Locations: Lecturer in Bacteriology, University of Pennsylvania Medical School (1896‑); Philadelphia General Hospital (Blockley); Dir. Biological Laboratories, H.K. Mulford Company (1894‑1900); Bacteriologist, Phil. Board of Health (1894‑1895); Chair in Pathology and Bacteriology, Medico‑Chirurgical College (1896‑); Park, Davis and Co. (1900‑1910); Prof. of Pathology, Woman's Medical College (1910‑1914); Director of Laboratories, Henry Phipps (1907‑1910);
Training: MD at Penn 1889; Halle and Heidelberg, under Fraenkel 1895; Pasteur Inst. under Metchnikoff 1903
Fields: pathology; medical;
Publications: Pathogenic Bacteria and Protozoa and Fighting Foes too Small to See; “The Beginning of Bacteriology in Philadelphia” Bull. Inst. Hist. Med. V:2, 1937
SAB Involvement: Charter SAB member; SAB council member 1906‑; Member, SAB Comm. Standardization of Sera 1906‑;
Archive Files: see McFarland's own article; D.H. Bergey, "Early Instructors in Bacteriology in the United States," J. of Bact. 2 (1917): 595‑601; “Memoir of Joseph McFarland” by Stanley Reimann, Transactions & Studies of the College of Physicians of Philadelphia 4 ser. 14:3, 1946
In 1892, McFarland was appointed lecturer in bacteriology of the Univ. Penn Medical School, and gave a lecture course with some lab instruction to 2nd year medical students. According to Bergey, the course consisted of making hay infusions, studying saliva, urine and sputum, etc. "The students were taught the ordinary methods of cultivation and staining, special attention being given to the staining of the tubercle bacillus." (Bergey 601)

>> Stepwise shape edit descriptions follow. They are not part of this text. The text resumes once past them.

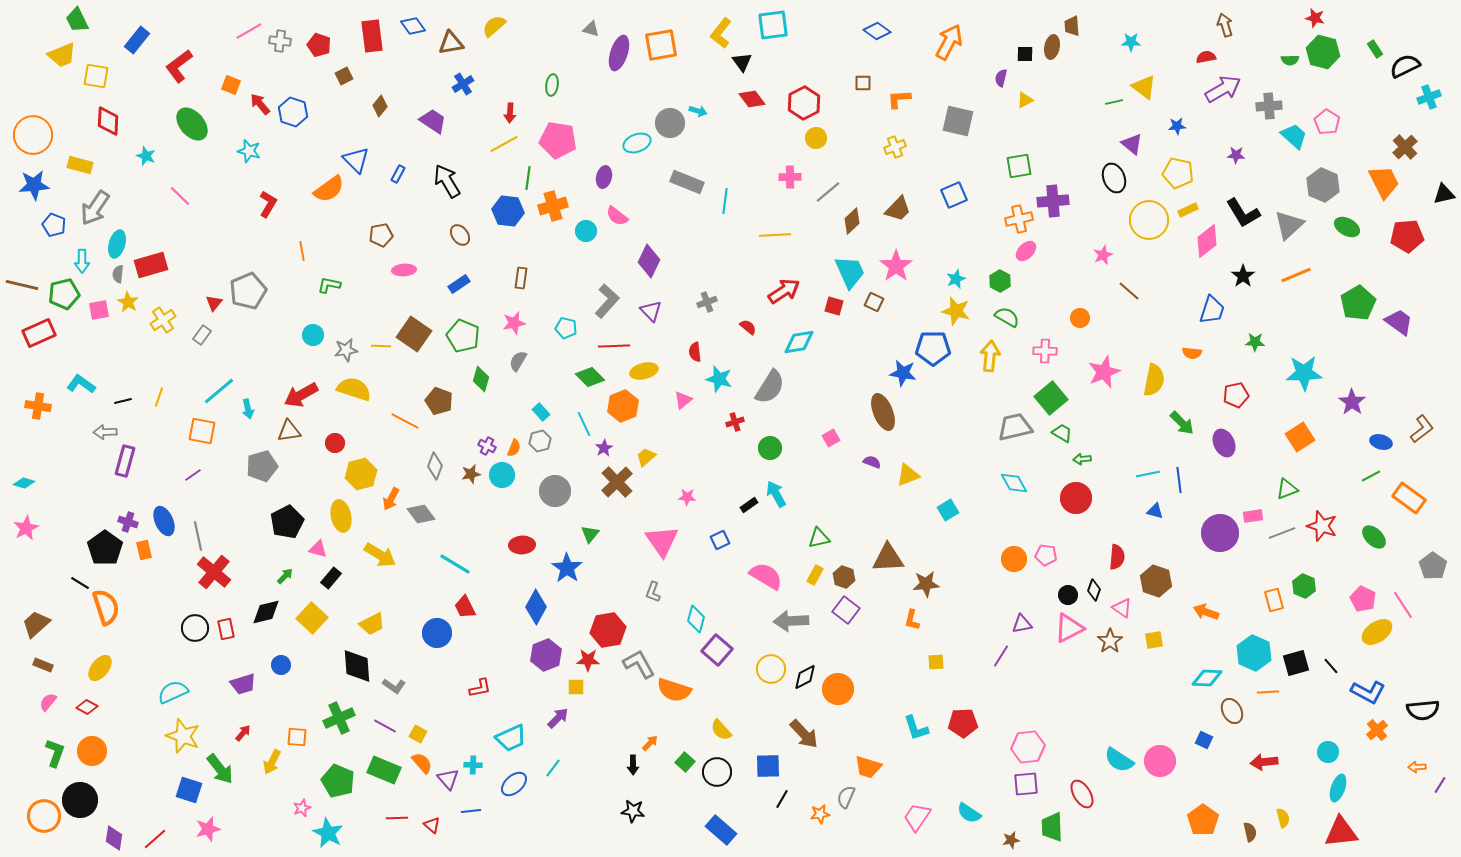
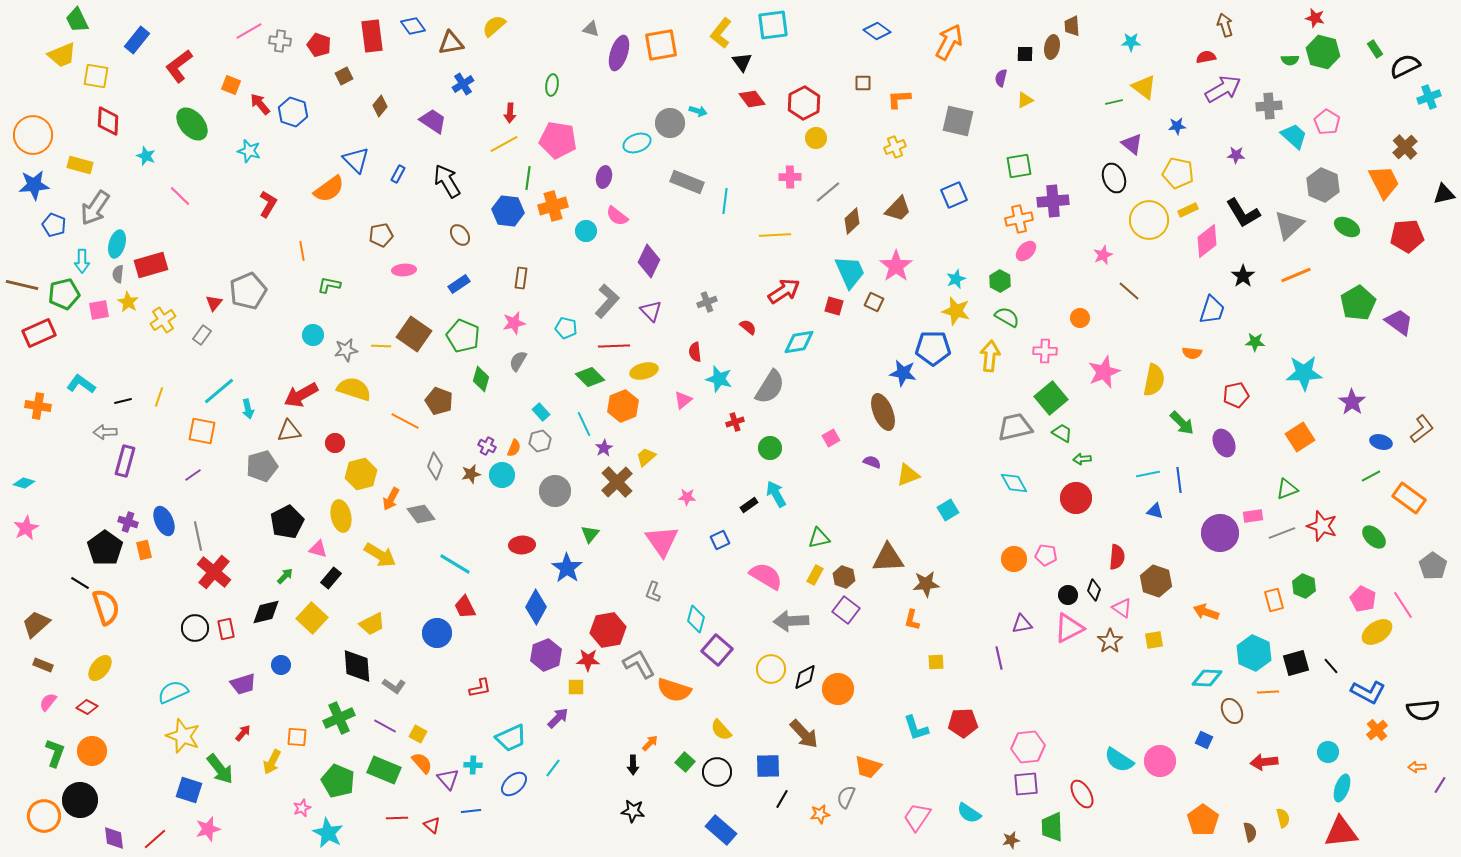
purple line at (1001, 656): moved 2 px left, 2 px down; rotated 45 degrees counterclockwise
cyan ellipse at (1338, 788): moved 4 px right
purple diamond at (114, 838): rotated 15 degrees counterclockwise
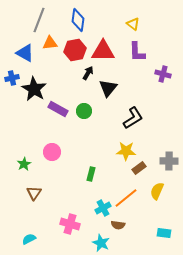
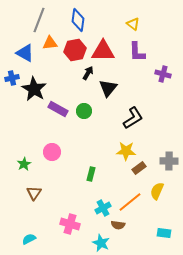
orange line: moved 4 px right, 4 px down
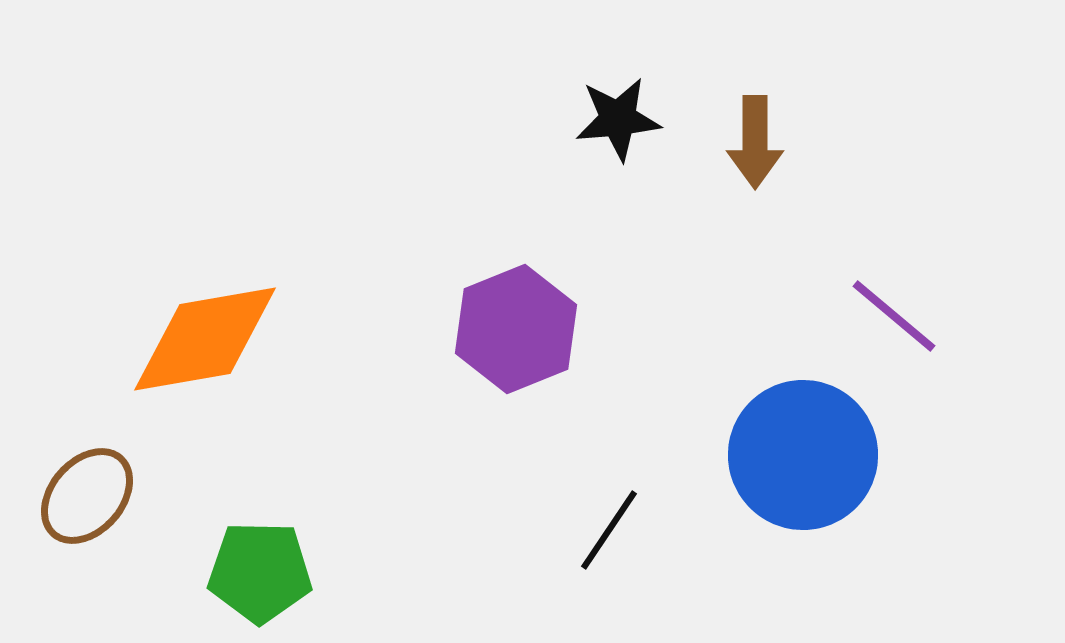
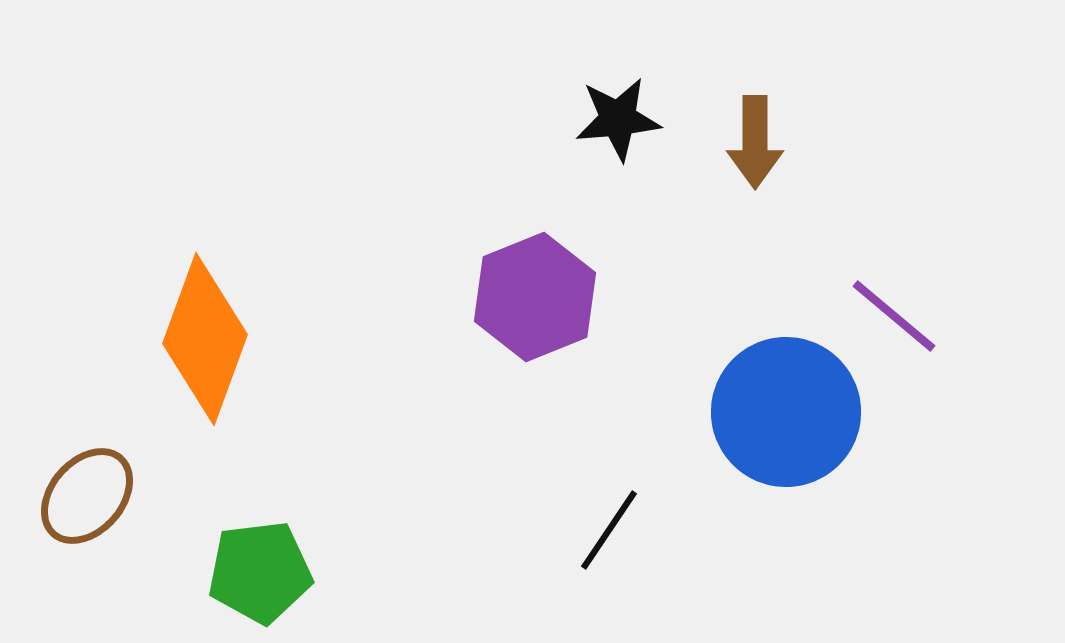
purple hexagon: moved 19 px right, 32 px up
orange diamond: rotated 60 degrees counterclockwise
blue circle: moved 17 px left, 43 px up
green pentagon: rotated 8 degrees counterclockwise
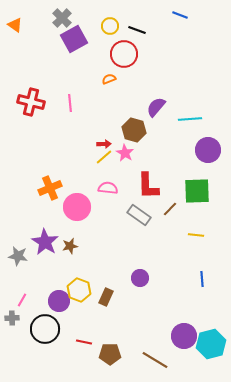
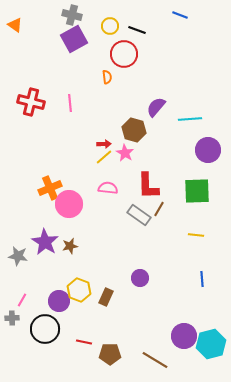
gray cross at (62, 18): moved 10 px right, 3 px up; rotated 30 degrees counterclockwise
orange semicircle at (109, 79): moved 2 px left, 2 px up; rotated 104 degrees clockwise
pink circle at (77, 207): moved 8 px left, 3 px up
brown line at (170, 209): moved 11 px left; rotated 14 degrees counterclockwise
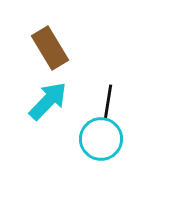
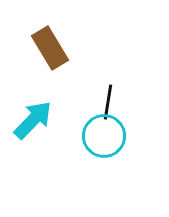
cyan arrow: moved 15 px left, 19 px down
cyan circle: moved 3 px right, 3 px up
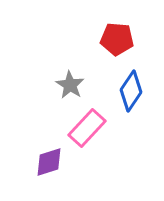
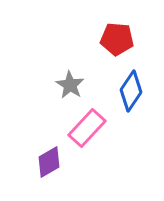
purple diamond: rotated 12 degrees counterclockwise
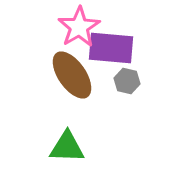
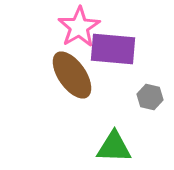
purple rectangle: moved 2 px right, 1 px down
gray hexagon: moved 23 px right, 16 px down
green triangle: moved 47 px right
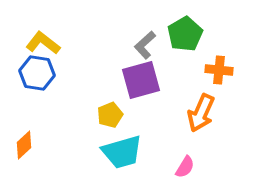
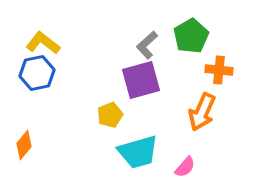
green pentagon: moved 6 px right, 2 px down
gray L-shape: moved 2 px right
blue hexagon: rotated 20 degrees counterclockwise
orange arrow: moved 1 px right, 1 px up
orange diamond: rotated 8 degrees counterclockwise
cyan trapezoid: moved 16 px right
pink semicircle: rotated 10 degrees clockwise
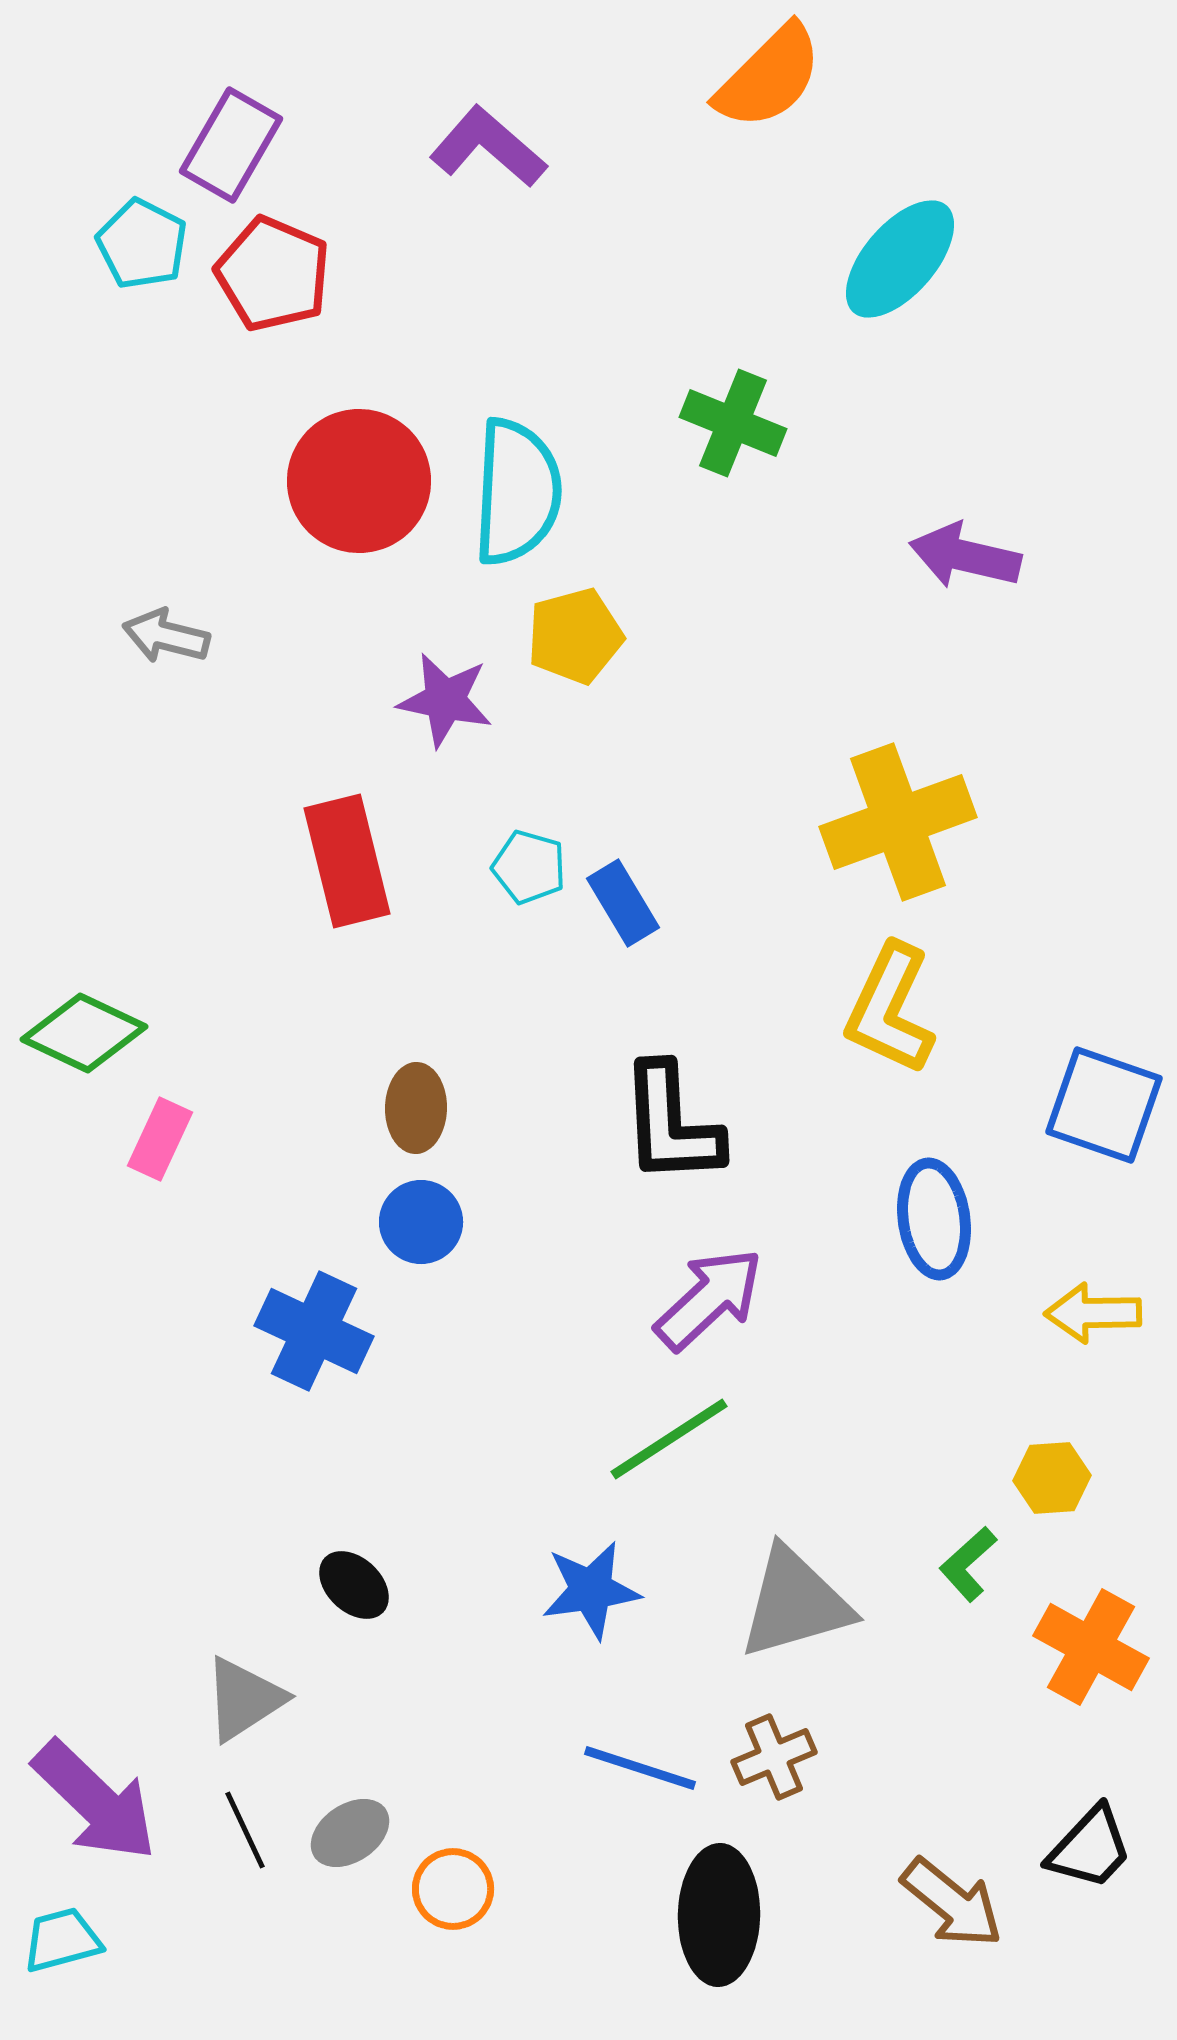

Lots of simultaneous jobs. McFarland organized and directed a laboratory of biology for the H.K. Mulford Co. in 1894, located first in West Philadelphia and then in Glenolden Station.
In 1894, McFarland was appointed bacteriologist to the Phil. Board of Health, and aimed to produce antitoxin for the whole city. However, he was dissatisfied with the city's stables, and the shared laboratory at Univ. Penn. Initially, he used stables provided by the Fire Dept., and then those of the Police Dept. He left in frustration for the Mulford Co. in 1895.
At the 1900 meeting of the SAB, he presented a paper on "Immunization of Animals to Rattlesnake Venom, and Some Studies of Antivenine." At the 1905 meeting, McFarland and Edwar M. L'Engle presented their "Observations upon the Phagocytic Power of the Blood of Normal Human Beings," using cultures of Staph. pyogenes aureus, which was discussed by Ruediger.